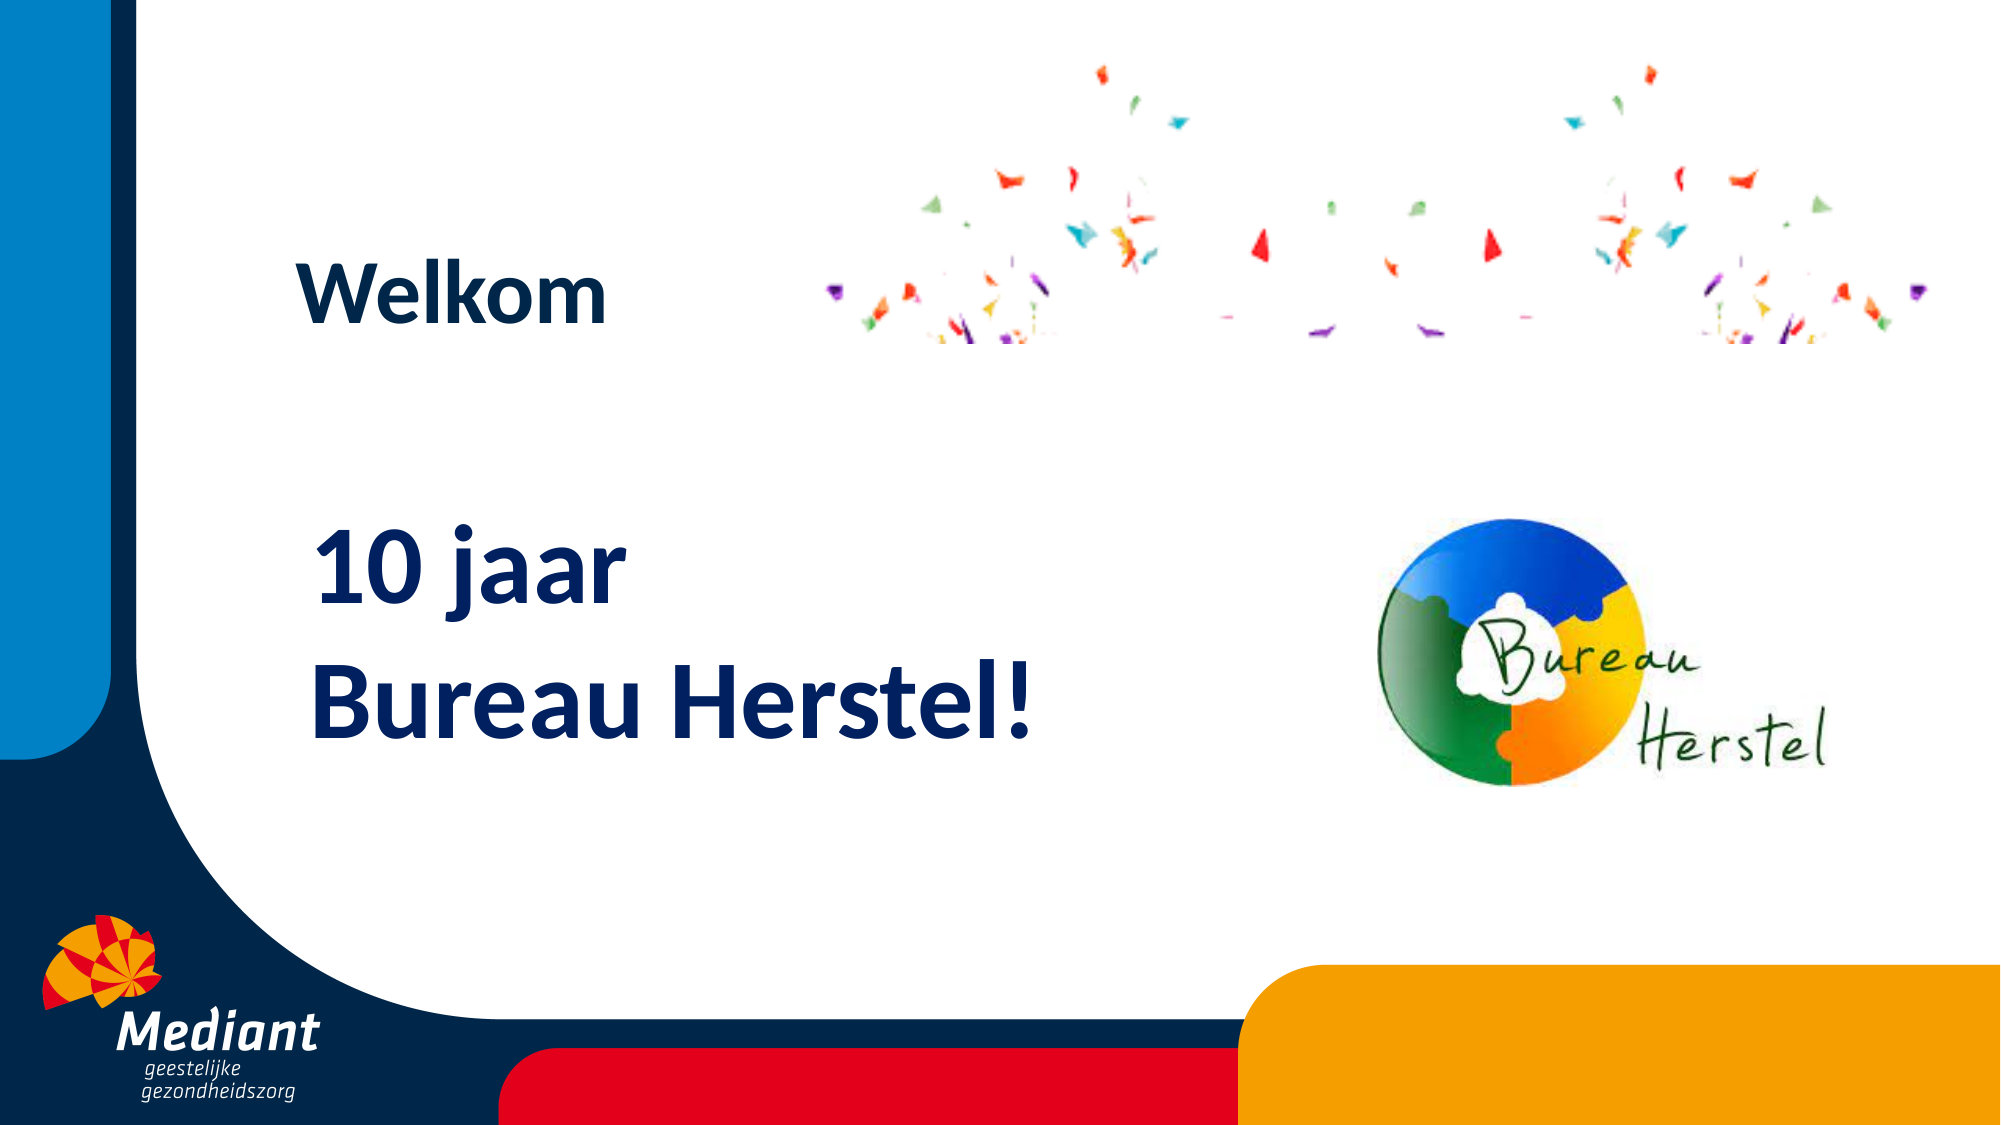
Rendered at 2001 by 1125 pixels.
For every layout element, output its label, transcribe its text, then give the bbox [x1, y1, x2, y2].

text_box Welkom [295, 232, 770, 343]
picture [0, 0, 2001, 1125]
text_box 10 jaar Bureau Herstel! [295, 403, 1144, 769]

» Exercise objective
Where a picture appears in the material above, skip it, and print the rest exactly.

» Result of this exercise
Rendered at 2001 by 1125 pixels.
For every layout element, output its label, transcribe its text, then give the bbox [x1, y1, x2, y2].

text_box Welkom [295, 232, 770, 343]
picture [0, 0, 2001, 1125]
text_box 10 jaar Bureau Herstel! [295, 403, 1144, 769]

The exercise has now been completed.